The most conserved informative positions supporting a clade are binary, i.e. with two character states only. Each character state is potentially a plesiomorphy or an apomorphy for a group of a split. Since the real monophylum and its outgroup are not identified to avoid prior assumptions, it is sufficient to observe that a position clearly supports a certain split. Binary positions are rare, especially if taxon samples are large because substitutions can occur on any branch within a clade. Therefore, SAMS adds to a split-supporting pattern also noisy positions, i.e. positions with more than two character states, if a majority state within a group still can be identified. One should expect that noise has a random distribution in supporting positions. If deviations from a majority character state accumulate in a single sequence, the corresponding characters could be plesiomorphic states. This phenomenon is observed in sequences of slowly evolving or of less derived taxa. Therefore positions with putative plesiomorphies are not counted (see also [34, 121]).

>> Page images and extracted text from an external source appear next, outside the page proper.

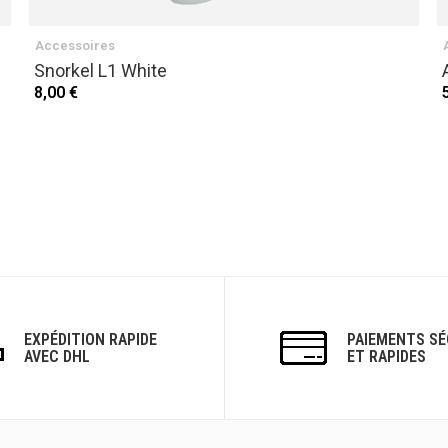
Accessoires
Snorkel L1 White
8,00 €
EXPÉDITION RAPIDE
PAIEMENTS SÉ
AVEC DHL
ET RAPIDES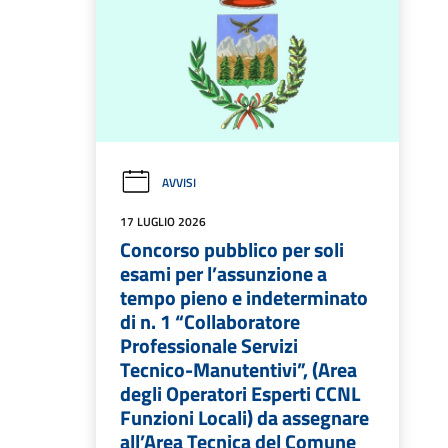
AVVISI
17 LUGLIO 2026
Concorso pubblico per soli
esami per l’assunzione a
tempo pieno e indeterminato
di n. 1 “Collaboratore
Professionale Servizi
Tecnico-Manutentivi”, (Area
degli Operatori Esperti CCNL
Funzioni Locali) da assegnare
all’Area Tecnica del Comune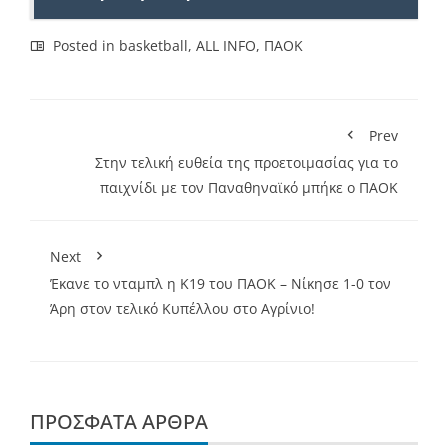
Posted in
basketball
,
ALL INFO
,
ΠΑΟΚ
Prev
Στην τελική ευθεία της προετοιμασίας για το
παιχνίδι με τον Παναθηναϊκό μπήκε ο ΠΑΟΚ
Next
Έκανε το νταμπλ η Κ19 του ΠΑΟΚ – Νίκησε 1-0 τον
Άρη στον τελικό Κυπέλλου στο Αγρίνιο!
ΠΡΌΣΦΑΤΑ ΆΡΘΡΑ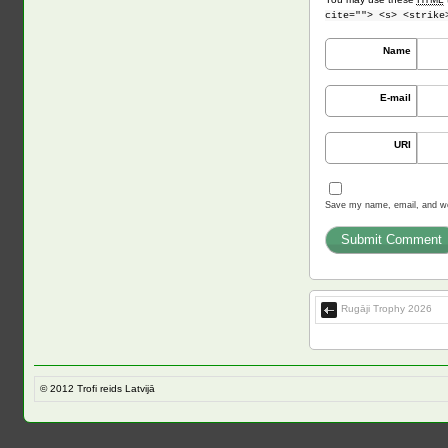
cite=""> <s> <strike
Name
E-mail
URI
Save my name, email, and web
Rugāji Trophy 2026
© 2012
Trofi reids Latvijā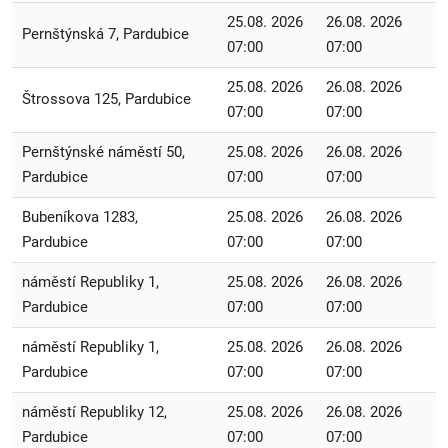
25.08. 2026
26.08. 2026
Pernštýnská 7, Pardubice
07:00
07:00
25.08. 2026
26.08. 2026
Štrossova 125, Pardubice
07:00
07:00
Pernštýnské náměstí 50,
25.08. 2026
26.08. 2026
Pardubice
07:00
07:00
Bubeníkova 1283,
25.08. 2026
26.08. 2026
Pardubice
07:00
07:00
náměstí Republiky 1,
25.08. 2026
26.08. 2026
Pardubice
07:00
07:00
náměstí Republiky 1,
25.08. 2026
26.08. 2026
Pardubice
07:00
07:00
náměstí Republiky 12,
25.08. 2026
26.08. 2026
Pardubice
07:00
07:00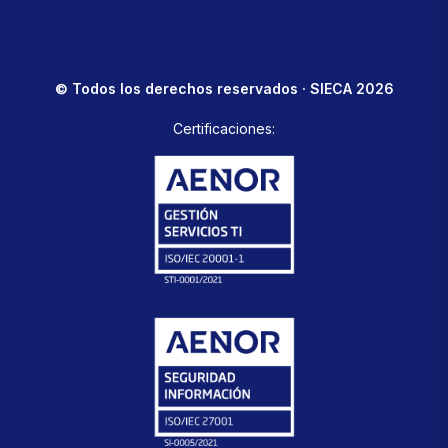
© Todos los derechos reservados · SIECA 2026
Certificaciones: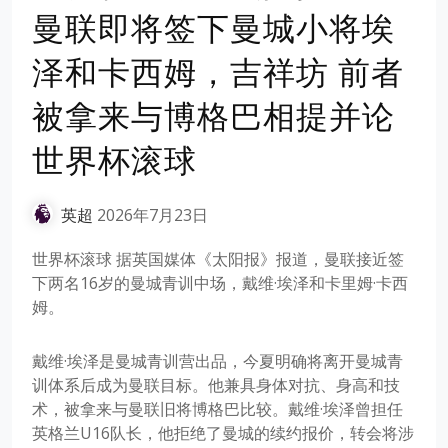
曼联即将签下曼城小将埃
泽和卡西姆，吉祥坊 前者
被拿来与博格巴相提并论
世界杯滚球
英超
2026年7月23日
世界杯滚球 据英国媒体《太阳报》报道，曼联接近签
下两名16岁的曼城青训中场，戴维·埃泽和卡里姆·卡西
姆。
戴维·埃泽是曼城青训营出品，今夏明确将离开曼城青
训体系后成为曼联目标。他兼具身体对抗、身高和技
术，被拿来与曼联旧将博格巴比较。戴维·埃泽曾担任
英格兰U16队长，他拒绝了曼城的续约报价，转会将涉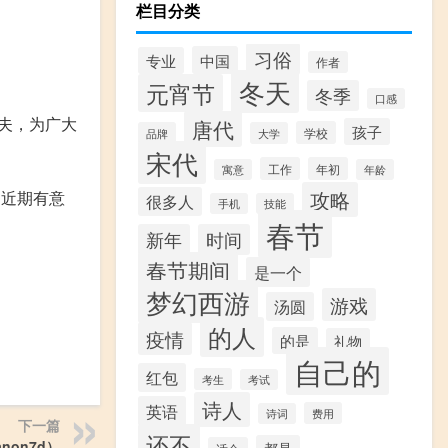
栏目分类
习俗
中国
专业
作者
冬天
元宵节
冬季
口感
夫，为广大
唐代
孩子
学校
品牌
大学
宋代
工作
年初
寓意
年龄
攻略
。近期有意
很多人
手机
技能
春节
新年
时间
春节期间
是一个
梦幻西游
游戏
汤圆
的人
疫情
的是
礼物
自己的
红包
考生
考试
诗人
英语
费用
诗词
下一篇
还不
non7d）
都是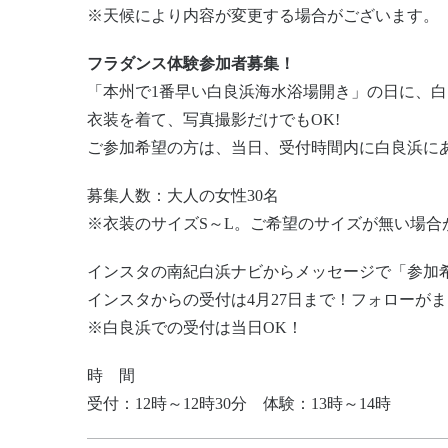
※天候により内容が変更する場合がございます。
フラダンス体験参加者募集！
「本州で1番早い白良浜海水浴場開き」の日に、
衣装を着て、写真撮影だけでもOK!
ご参加希望の方は、当日、受付時間内に白良浜に
募集人数：大人の女性30名
※衣装のサイズS～L。ご希望のサイズが無い場合
インスタの南紀白浜ナビからメッセージで「参加
インスタからの受付は4月27日まで！フォローが
※白良浜での受付は当日OK！
時 間
受付：12時～12時30分 体験：13時～14時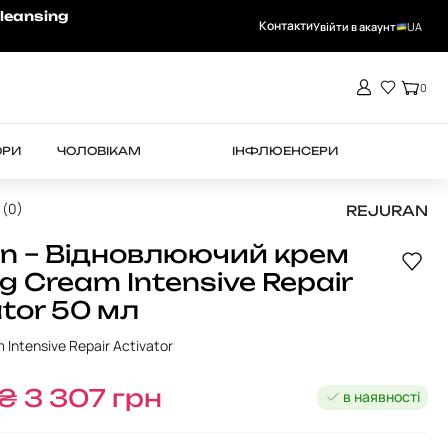
-15% на RHEA при замовленні від 4000 
leansing
Контакти
Увійти в акаунт
UA
0
ОРИ
ЧОЛОВІКАМ
ІНФЛЮЕНСЕРИ
 (0)
REJURAN
an – Відновлюючий крем
g Cream Intensive Repair
ator 50 мл
 Intensive Repair Activator
₴
3 307
грн
в наявності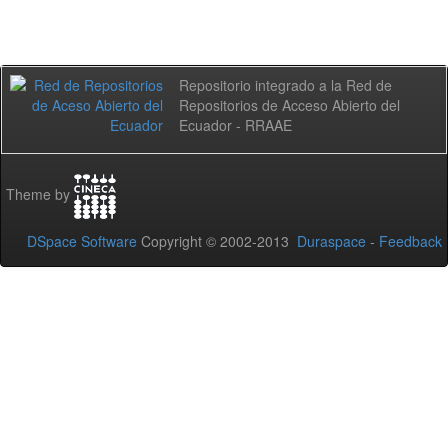
Repositorio integrado a la Red de
Repositorios de Acceso Abierto del
Ecuador - RRAAE
Theme by
DSpace Software
Copyright © 2002-2013
Duraspace
-
Feedback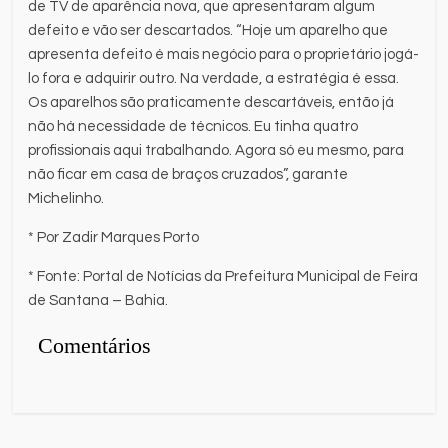
de TV de aparência nova, que apresentaram algum
defeito e vão ser descartados. “Hoje um aparelho que
apresenta defeito é mais negócio para o proprietário jogá-
lo fora e adquirir outro. Na verdade, a estratégia é essa.
Os aparelhos são praticamente descartáveis, então já
não há necessidade de técnicos. Eu tinha quatro
profissionais aqui trabalhando. Agora só eu mesmo, para
não ficar em casa de braços cruzados”, garante
Michelinho.
* Por Zadir Marques Porto
* Fonte: Portal de Notícias da Prefeitura Municipal de Feira
de Santana – Bahia.
Comentários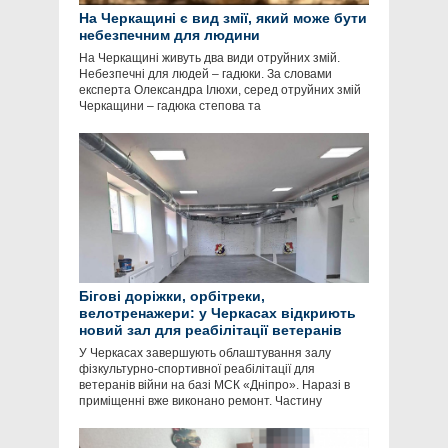
На Черкащині є вид змії, який може бути
небезпечним для людини
На Черкащині живуть два види отруйних змій.
Небезпечні для людей – гадюки. За словами
експерта Олександра Ілюхи, серед отруйних змій
Черкащини – гадюка степова та
Бігові доріжки, орбітреки,
велотренажери: у Черкасах відкриють
новий зал для реабілітації ветеранів
У Черкасах завершують облаштування залу
фізкультурно-спортивної реабілітації для
ветеранів війни на базі МСК «Дніпро». Наразі в
приміщенні вже виконано ремонт. Частину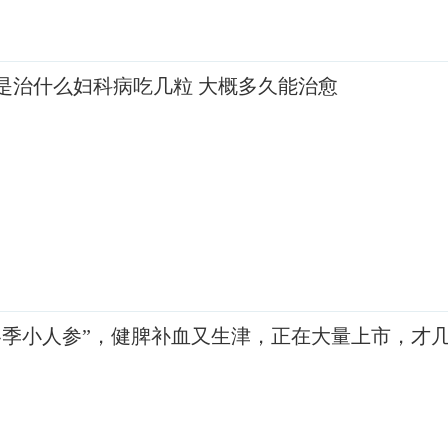
是治什么妇科病吃几粒 大概多久能治愈
冬季小人参”，健脾补血又生津，正在大量上市，才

SAMS does not polarize characters. It can be used without knowledge about the root or the real outgroup species.

Split support is visualized similar to Lento plots [13]. Since character states are often conserved within one taxon and variable in the outgroup, SAMS counts supporting positions for each group of a split separately. Thus, for each split of a data set two numbers of supporting positions are given in the spectra, one for each group of species, shown above and below the horizontal axis (Fig. 2).

In Figs 2, 5, 11, 15, 16, 19, and 21 splits (columns) compatible with a published topology are shaded differently from incompatible ones. In addition, in each column three different types of positions are discerned: binary (only two character states), asymmetrical (one partition of the split with only one character state, the other with more than one state), and noisy positions (more than one state in each partition). For further details see [34, 135]. If not stated otherwise, the spectra show only the 50 best splits. We only labelled splits of special interest, however, SAMS allows the identification of every split.

SplitsTree V.4 was used to calculate phylogenetic networks (see [30] for a review of applications). We compare the network structure based on the neighbornet algorithm [136] and applying the LogDet transformation [95, 137, 138]. LogDet is a distance transformation that corrects for biases in base composition. Alignments were obtained directly from the cited authors. Some case studies could not be carried out because the original alignments were not available.